I. Para Vossas Excelências se recorre da douta sentença proferida pelo Mmo. Juiz do Tribunal Tributário de Lisboa, 1.ª UO, a qual pugnou pela inexistência de objecto nestes autos e pugnou pelo indeferimento liminar da PI, por ininteligibilidade dos actos reclamados.
II. Os PEF's notificados ao Recorrente correspondem a execução, por reversão de dívidas fiscais, no qual é devedor originário ...- GESTÃO DE BENS IMOBILIÁRIOS, NIPC 500136947, pugnando o Recorrente que a execução por reversão é manifestamente inaplicável "in casu", porquanto, o ora recorrente deixou de exercer o cargo de gerente na referida sociedade desde o mandato que terminou em 20.05.2002, e foi remetido à sociedade para registo da renúncia.
III. Nunca tendo exercido de facto a gerência da empresa, nunca assinou um relatório ou acta de assembleia geral e/ou gerência, pelo que nunca se poderia ter apropriado ilicitamente de montantes pecuniários que se destinavam ao pagamento de tributos fiscais e/ou quaisquer outros impostos, sendo que, é parte ilegítima para a cobrança coerciva envidada nos PEF's, cfr. arts. 576º, 577º e 578º do CPC, aplicáveis ex vi art. 2º do CPPT.
IV. Correu termos no Departamento de Investigação e Acção Penal de Lisboa, 3ª Secção, o proc. de inquérito n.º 2989/08.2TDLSB-05, por factos configuráveis como crime de abuso de confiança, p. e p. pelo art. 107.º RGIT, atinentes à gestão da referida sociedade, no qual figurava como arguido o ora recorrente, tendo o processo sido arquivado.
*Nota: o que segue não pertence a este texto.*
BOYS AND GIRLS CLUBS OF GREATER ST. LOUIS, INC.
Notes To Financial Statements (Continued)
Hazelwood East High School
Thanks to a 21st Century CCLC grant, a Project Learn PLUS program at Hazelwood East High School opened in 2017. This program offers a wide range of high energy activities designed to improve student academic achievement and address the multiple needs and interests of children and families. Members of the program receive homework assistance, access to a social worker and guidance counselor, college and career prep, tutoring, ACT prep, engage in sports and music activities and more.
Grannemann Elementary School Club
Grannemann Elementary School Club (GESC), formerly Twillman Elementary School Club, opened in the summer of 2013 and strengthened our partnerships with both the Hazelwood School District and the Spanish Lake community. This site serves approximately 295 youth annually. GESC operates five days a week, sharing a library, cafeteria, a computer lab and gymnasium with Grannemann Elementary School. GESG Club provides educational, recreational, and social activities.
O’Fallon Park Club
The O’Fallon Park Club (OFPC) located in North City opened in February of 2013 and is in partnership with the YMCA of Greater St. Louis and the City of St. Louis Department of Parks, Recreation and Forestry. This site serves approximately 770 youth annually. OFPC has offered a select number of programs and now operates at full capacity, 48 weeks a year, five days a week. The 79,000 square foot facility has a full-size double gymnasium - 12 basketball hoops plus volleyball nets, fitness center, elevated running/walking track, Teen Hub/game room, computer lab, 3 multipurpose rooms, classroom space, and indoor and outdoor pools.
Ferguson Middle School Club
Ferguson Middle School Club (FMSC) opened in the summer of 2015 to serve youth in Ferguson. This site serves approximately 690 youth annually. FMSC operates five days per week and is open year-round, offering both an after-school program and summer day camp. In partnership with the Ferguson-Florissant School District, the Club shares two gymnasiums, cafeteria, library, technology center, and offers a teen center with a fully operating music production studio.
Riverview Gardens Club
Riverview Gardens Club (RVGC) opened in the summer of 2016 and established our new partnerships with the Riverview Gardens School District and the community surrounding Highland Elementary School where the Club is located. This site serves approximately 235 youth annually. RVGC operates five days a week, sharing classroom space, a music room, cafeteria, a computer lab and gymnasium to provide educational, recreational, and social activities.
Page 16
V. Ademais, foi ainda suscitada a caducidade da dívida sob cobrança, o que reiteramos, cfr. art. 45.º LGT, bem como, suscitada a litigância de má-fé da AT, cujo teor ora damos por reproduzido.
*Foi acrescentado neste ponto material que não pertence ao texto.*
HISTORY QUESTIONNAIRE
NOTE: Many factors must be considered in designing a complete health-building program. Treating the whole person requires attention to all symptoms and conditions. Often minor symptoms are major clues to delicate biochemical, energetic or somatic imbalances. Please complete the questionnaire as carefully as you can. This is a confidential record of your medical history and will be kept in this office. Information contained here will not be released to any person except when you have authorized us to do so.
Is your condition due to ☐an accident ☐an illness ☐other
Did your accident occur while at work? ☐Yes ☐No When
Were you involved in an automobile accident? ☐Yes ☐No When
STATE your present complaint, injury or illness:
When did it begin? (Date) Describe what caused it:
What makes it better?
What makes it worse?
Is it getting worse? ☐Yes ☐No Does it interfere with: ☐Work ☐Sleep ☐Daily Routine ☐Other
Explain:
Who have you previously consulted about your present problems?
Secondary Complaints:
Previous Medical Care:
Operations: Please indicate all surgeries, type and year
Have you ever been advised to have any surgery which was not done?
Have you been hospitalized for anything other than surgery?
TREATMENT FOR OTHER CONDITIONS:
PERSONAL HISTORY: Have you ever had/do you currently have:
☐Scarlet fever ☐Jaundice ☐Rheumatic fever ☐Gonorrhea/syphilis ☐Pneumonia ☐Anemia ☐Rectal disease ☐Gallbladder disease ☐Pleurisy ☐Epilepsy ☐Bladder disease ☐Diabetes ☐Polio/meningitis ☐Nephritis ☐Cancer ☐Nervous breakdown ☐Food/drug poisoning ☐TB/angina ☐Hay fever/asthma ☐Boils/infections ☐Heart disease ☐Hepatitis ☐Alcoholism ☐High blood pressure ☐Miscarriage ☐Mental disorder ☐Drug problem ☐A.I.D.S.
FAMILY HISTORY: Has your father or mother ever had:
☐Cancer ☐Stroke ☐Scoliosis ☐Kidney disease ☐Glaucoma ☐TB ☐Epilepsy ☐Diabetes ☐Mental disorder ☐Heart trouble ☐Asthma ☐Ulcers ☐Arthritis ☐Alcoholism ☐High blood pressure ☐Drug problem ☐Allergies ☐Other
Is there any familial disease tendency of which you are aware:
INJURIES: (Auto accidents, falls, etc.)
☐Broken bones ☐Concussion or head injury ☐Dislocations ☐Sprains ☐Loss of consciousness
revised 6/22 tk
VI. O reclamante, ora recorrente, reclamou cfr. facto constante da sentença, F), G) e H), ou seja, do acto da AT que perpetrou mais um ataque ao património do Recorrente, para pagamento de uma dívida que aquele não assumiu, a qual, por sua vez se reporta a uma sociedade que o mesmo não geriu, nem controlou por qualquer forma.

VII. Pelo que, in casu laborou em erro o Tribunal a quo, pois que, na sentença recorrida foi decidido que nos termos do art. 276º e 277º do CPPT, não seria admissível a PI, uma vez que, "as reclamações têm sempre por objecto uma decisão proferida pelo órgão da execução fiscal que afecte os direitos e interesses legítimos do executado" e in casu a decisão é, conforme facto F), o acto de penhora electrónica, acto este praticado no âmbito dos PEF's supra referenciados, onde por sua vez, conforme já havíamos referido o Recorrente se opôs in totum ao prosseguimento da acção.
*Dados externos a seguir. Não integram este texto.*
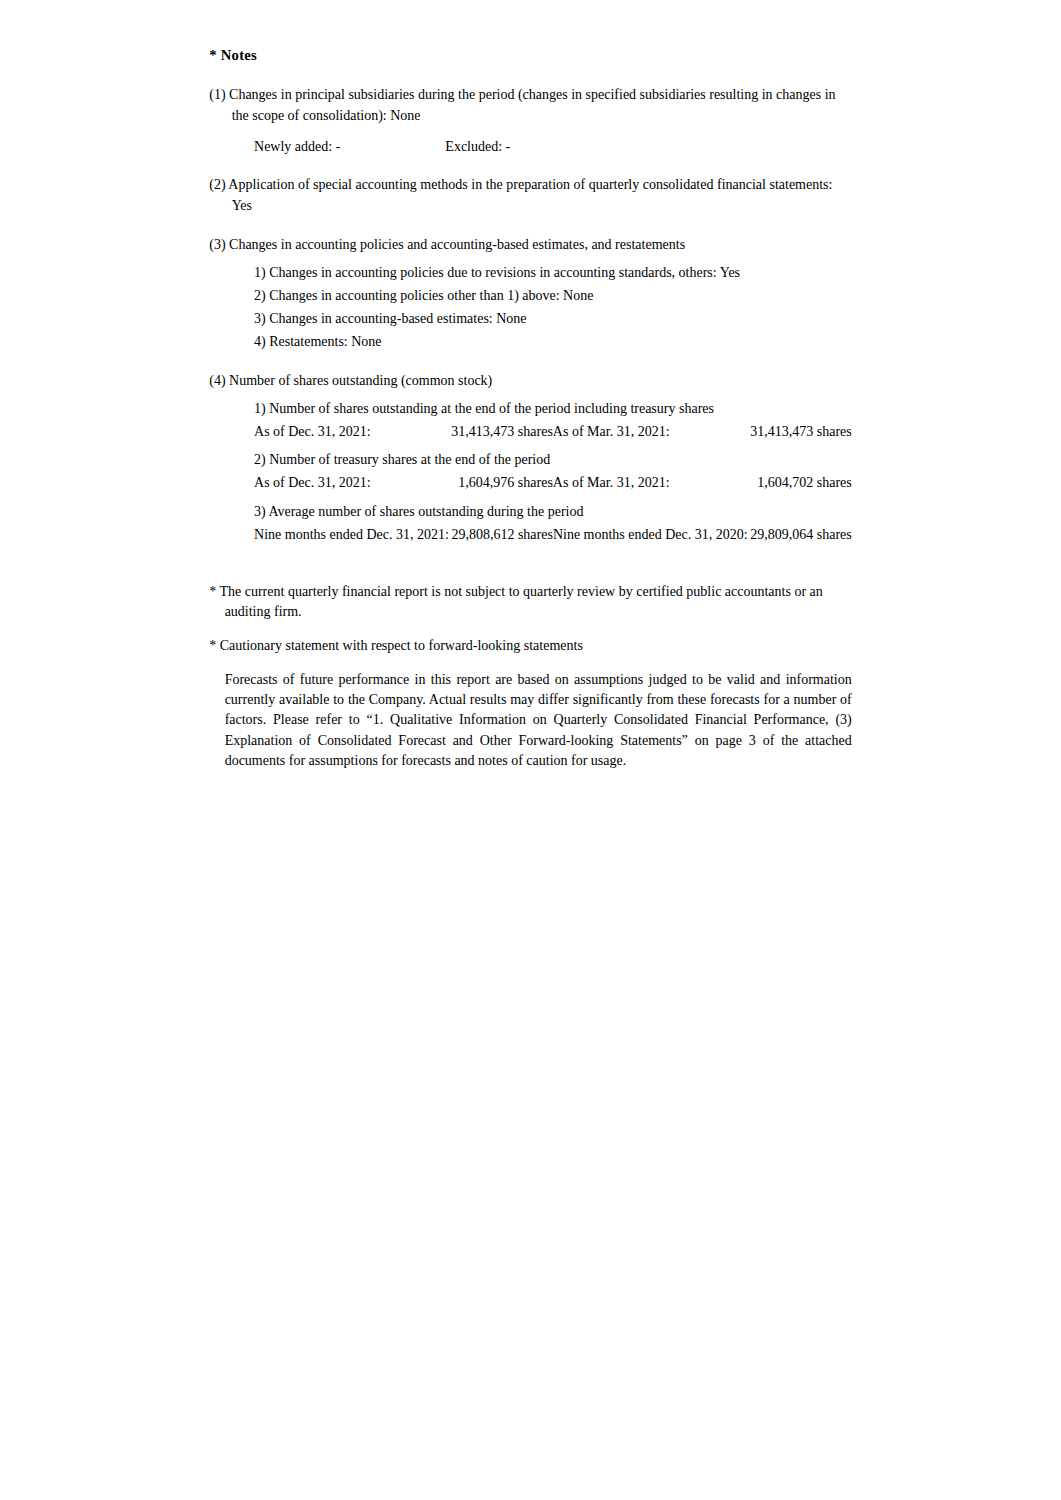* Notes
(1) Changes in principal subsidiaries during the period (changes in specified subsidiaries resulting in changes in the scope of consolidation): None
Newly added: - Excluded: -
(2) Application of special accounting methods in the preparation of quarterly consolidated financial statements: Yes
(3) Changes in accounting policies and accounting-based estimates, and restatements
1) Changes in accounting policies due to revisions in accounting standards, others: Yes 2) Changes in accounting policies other than 1) above: None 3) Changes in accounting-based estimates: None 4) Restatements: None
(4) Number of shares outstanding (common stock)
1) Number of shares outstanding at the end of the period including treasury shares
| As of Dec. 31, 2021: | 31,413,473 shares | As of Mar. 31, 2021: | 31,413,473 shares |
2) Number of treasury shares at the end of the period
| As of Dec. 31, 2021: | 1,604,976 shares | As of Mar. 31, 2021: | 1,604,702 shares |
3) Average number of shares outstanding during the period
| Nine months ended Dec. 31, 2021: | 29,808,612 shares | Nine months ended Dec. 31, 2020: | 29,809,064 shares |
* The current quarterly financial report is not subject to quarterly review by certified public accountants or an auditing firm.
* Cautionary statement with respect to forward-looking statements
Forecasts of future performance in this report are based on assumptions judged to be valid and information currently available to the Company. Actual results may differ significantly from these forecasts for a number of factors. Please refer to “1. Qualitative Information on Quarterly Consolidated Financial Performance, (3) Explanation of Consolidated Forecast and Other Forward-looking Statements” on page 3 of the attached documents for assumptions for forecasts and notes of caution for usage.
VIII. Nesta medida, não alcançamos a conclusão da sentença que refere "Muito embora no intróito da petição inicial se refira a penhora efectuada na execução, verifica-se que os factos que sustentam o seu petitório dizem respeito ao acto de reversão cuja ilegalidade é sustentada pelo reclamante considerando-se parte ilegítima para a execução".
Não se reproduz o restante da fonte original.